What needs to be done: In the data below, find every line that has the string "Left", and copy it.

Recorded data:
^^^^^^^^
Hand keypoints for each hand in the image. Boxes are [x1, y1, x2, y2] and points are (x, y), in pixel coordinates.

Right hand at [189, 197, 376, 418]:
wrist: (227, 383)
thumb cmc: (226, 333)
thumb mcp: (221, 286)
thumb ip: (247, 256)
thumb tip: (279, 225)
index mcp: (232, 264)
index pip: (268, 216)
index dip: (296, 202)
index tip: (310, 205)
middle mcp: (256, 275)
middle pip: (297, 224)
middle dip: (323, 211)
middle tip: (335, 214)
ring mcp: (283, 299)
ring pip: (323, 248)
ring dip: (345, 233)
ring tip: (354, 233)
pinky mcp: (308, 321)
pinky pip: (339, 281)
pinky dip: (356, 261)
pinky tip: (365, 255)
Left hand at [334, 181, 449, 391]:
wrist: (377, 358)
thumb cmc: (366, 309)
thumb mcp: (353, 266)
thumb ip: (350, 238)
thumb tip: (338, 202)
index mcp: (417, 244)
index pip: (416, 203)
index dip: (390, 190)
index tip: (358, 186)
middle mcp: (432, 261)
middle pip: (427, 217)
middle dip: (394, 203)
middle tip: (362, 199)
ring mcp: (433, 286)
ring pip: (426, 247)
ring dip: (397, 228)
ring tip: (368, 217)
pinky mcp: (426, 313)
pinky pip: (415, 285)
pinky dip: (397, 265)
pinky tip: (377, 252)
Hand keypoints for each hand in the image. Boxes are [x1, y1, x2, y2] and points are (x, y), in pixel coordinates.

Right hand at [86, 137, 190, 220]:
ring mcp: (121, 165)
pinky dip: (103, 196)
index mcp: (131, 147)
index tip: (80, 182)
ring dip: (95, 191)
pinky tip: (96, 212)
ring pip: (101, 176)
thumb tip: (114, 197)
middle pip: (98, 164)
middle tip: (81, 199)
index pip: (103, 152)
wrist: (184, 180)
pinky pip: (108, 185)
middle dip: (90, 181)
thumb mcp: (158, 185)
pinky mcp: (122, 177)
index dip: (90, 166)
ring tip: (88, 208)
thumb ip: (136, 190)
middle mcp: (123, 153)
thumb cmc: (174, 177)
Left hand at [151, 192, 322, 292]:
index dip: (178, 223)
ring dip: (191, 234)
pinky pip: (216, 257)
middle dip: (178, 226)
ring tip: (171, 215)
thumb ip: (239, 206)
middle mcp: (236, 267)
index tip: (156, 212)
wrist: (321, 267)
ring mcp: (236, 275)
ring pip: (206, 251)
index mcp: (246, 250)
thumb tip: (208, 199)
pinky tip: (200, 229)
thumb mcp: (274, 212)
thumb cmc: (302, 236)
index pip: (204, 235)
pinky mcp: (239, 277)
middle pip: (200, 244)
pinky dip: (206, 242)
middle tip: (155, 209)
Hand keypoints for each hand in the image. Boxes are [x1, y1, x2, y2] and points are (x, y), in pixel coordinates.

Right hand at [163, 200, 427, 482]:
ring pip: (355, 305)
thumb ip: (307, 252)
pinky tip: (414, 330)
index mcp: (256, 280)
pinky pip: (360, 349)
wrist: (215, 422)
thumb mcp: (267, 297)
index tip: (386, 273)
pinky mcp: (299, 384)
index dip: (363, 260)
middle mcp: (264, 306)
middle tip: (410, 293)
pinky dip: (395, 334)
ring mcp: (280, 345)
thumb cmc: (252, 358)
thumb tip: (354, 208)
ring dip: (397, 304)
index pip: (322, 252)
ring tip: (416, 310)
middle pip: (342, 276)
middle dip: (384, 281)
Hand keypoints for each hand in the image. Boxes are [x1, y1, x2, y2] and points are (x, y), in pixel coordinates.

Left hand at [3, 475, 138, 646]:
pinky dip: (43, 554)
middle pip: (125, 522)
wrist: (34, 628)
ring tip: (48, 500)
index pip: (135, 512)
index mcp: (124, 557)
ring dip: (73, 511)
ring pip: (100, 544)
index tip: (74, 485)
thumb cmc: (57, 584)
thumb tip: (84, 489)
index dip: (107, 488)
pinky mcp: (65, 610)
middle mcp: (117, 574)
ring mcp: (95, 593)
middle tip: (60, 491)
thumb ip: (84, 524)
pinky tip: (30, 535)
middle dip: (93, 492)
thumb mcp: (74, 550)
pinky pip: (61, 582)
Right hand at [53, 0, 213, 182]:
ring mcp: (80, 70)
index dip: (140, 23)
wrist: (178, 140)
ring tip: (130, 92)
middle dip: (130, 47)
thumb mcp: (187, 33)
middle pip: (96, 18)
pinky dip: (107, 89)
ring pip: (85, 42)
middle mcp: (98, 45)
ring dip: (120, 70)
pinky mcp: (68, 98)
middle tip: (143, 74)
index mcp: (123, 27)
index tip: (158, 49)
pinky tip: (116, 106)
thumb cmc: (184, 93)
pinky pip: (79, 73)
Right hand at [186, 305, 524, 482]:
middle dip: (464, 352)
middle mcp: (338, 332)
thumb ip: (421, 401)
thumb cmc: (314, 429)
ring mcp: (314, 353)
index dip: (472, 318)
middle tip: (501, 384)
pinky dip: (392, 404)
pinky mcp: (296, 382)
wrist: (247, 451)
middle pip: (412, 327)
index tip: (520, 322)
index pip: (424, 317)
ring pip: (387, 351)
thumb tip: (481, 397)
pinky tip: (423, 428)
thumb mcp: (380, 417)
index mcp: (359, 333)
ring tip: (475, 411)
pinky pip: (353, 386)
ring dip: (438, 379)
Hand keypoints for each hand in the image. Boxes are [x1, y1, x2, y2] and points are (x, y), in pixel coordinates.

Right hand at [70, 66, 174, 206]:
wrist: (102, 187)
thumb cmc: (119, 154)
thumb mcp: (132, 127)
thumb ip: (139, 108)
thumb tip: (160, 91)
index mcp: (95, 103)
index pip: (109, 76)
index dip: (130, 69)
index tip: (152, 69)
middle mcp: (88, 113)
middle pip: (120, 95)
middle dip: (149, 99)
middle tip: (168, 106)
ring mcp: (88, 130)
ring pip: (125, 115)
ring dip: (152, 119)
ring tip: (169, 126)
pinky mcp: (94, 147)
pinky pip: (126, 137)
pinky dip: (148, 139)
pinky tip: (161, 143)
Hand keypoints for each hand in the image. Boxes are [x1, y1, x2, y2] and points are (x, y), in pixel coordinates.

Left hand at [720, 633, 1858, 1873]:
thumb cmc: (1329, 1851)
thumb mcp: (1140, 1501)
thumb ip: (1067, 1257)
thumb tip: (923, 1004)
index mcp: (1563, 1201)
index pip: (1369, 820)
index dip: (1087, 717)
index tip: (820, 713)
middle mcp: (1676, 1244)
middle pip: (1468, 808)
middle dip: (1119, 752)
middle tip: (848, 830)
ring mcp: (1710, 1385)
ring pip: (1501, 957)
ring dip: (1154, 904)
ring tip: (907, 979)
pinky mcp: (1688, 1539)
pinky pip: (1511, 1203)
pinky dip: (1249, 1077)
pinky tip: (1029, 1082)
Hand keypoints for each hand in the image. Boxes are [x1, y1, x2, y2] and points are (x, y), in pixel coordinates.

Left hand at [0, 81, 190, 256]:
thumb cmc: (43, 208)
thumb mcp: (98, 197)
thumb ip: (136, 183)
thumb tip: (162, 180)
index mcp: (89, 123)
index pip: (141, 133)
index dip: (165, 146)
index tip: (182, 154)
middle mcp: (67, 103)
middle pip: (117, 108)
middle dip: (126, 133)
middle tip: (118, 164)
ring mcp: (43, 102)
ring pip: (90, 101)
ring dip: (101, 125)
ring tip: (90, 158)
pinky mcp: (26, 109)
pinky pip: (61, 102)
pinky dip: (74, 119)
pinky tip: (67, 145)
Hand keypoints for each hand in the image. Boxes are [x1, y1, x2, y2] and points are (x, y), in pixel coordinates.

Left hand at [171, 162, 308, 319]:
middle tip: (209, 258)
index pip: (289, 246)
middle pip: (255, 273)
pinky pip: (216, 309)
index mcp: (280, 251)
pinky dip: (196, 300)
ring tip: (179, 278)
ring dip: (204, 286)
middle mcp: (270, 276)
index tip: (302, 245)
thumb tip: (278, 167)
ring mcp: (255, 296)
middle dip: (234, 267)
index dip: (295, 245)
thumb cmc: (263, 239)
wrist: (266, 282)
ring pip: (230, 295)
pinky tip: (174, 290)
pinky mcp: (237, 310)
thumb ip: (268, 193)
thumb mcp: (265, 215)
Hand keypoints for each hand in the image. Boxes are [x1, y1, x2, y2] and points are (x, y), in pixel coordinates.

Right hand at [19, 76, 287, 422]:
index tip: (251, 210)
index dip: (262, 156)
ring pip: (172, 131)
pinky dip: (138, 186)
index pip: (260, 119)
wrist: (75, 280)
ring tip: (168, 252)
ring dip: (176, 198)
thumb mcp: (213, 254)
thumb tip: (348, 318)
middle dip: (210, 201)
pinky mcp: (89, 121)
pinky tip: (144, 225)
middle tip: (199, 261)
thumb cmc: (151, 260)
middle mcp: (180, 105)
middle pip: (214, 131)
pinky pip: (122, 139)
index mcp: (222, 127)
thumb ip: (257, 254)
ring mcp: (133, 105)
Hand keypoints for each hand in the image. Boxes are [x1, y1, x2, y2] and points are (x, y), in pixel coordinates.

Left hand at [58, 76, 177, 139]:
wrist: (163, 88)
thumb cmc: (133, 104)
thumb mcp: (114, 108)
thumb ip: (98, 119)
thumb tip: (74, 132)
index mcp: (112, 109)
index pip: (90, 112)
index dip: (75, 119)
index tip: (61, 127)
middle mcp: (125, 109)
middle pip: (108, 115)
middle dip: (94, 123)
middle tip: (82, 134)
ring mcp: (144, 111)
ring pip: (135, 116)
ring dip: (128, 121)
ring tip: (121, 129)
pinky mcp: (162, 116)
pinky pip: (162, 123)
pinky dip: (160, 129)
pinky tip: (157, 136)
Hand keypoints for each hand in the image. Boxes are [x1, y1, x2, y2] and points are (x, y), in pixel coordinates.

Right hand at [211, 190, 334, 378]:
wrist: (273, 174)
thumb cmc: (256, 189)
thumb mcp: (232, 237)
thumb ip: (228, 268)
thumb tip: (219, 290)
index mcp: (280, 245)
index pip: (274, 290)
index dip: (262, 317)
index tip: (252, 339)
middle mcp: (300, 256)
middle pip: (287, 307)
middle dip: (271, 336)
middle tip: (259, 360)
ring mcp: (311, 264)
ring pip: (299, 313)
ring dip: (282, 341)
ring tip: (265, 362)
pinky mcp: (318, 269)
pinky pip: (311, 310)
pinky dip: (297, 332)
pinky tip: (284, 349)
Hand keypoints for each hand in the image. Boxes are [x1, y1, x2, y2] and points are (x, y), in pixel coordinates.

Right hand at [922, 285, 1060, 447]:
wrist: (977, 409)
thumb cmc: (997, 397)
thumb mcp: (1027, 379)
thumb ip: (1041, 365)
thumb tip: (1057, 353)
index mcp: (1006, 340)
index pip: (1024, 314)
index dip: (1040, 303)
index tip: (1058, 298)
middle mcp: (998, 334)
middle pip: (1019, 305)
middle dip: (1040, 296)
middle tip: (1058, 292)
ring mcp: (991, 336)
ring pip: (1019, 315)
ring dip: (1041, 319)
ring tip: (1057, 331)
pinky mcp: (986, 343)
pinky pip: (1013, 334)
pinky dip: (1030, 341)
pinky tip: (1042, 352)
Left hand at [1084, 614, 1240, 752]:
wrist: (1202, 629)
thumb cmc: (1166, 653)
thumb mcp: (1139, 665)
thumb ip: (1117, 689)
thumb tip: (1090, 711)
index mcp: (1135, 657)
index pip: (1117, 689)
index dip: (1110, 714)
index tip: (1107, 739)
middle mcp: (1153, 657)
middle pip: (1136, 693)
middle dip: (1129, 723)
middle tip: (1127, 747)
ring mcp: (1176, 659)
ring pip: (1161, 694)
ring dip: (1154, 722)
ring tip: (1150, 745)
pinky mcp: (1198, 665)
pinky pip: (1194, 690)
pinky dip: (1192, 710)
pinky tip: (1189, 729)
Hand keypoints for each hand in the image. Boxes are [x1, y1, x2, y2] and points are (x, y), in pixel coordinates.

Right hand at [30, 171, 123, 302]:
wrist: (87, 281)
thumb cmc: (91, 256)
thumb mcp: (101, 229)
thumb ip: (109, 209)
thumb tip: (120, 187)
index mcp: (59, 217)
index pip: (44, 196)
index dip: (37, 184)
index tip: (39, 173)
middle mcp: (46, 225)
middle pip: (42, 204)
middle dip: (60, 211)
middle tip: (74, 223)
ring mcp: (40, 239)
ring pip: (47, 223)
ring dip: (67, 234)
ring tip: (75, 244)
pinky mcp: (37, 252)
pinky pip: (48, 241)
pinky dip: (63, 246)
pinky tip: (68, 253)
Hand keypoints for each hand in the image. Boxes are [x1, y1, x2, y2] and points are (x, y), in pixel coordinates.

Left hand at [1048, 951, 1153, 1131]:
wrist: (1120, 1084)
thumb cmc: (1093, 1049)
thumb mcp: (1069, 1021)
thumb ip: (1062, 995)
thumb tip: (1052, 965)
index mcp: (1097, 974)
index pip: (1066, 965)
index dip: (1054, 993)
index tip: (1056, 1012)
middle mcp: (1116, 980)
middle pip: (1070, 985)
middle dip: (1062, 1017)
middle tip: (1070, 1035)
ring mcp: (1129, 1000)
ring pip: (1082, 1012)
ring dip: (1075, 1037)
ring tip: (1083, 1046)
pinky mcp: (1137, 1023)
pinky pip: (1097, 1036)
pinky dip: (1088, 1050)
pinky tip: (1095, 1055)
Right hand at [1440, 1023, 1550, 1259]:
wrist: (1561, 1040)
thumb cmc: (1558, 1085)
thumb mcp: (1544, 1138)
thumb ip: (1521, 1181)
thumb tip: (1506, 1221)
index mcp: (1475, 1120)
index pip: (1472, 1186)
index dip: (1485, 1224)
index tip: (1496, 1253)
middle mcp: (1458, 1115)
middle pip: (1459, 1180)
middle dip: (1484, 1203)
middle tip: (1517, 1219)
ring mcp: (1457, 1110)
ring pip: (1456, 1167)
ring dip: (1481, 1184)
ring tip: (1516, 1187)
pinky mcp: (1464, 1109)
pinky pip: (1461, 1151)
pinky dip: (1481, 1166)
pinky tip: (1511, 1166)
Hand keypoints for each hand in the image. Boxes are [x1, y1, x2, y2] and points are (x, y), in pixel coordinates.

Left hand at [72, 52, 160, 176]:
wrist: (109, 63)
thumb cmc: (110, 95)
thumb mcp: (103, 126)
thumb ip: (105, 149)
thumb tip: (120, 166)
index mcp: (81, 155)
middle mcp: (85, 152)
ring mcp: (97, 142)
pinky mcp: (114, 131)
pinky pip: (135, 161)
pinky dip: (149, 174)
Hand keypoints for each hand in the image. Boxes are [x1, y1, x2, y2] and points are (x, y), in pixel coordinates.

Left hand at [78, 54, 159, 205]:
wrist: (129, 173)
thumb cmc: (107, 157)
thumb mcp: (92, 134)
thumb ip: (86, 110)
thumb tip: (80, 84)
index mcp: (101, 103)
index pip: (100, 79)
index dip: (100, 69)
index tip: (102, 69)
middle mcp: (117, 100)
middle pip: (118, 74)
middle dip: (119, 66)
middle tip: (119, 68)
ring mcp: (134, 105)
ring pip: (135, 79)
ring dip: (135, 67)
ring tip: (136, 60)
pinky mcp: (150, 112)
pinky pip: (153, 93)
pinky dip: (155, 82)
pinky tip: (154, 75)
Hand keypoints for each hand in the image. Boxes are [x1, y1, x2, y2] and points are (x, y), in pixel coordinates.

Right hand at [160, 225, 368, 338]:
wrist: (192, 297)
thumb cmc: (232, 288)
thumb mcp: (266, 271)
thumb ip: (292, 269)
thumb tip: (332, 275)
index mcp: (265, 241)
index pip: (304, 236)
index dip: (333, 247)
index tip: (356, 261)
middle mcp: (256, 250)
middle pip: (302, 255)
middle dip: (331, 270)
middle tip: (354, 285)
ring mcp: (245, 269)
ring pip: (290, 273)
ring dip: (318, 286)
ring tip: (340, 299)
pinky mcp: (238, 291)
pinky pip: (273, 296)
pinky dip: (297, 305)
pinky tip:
^^^^^^^^
Solution to this exercise:
Left hand at [334, 181, 449, 391]:
Left hand at [151, 192, 322, 292]:
Left hand at [3, 475, 138, 646]:
Left hand at [720, 633, 1858, 1873]:
Left hand at [0, 81, 190, 256]:
Left hand at [171, 162, 308, 319]:
Left hand at [58, 76, 177, 139]:
Left hand at [1084, 614, 1240, 752]:
Left hand at [1048, 951, 1153, 1131]:
Left hand at [72, 52, 160, 176]:
Left hand at [78, 54, 159, 205]:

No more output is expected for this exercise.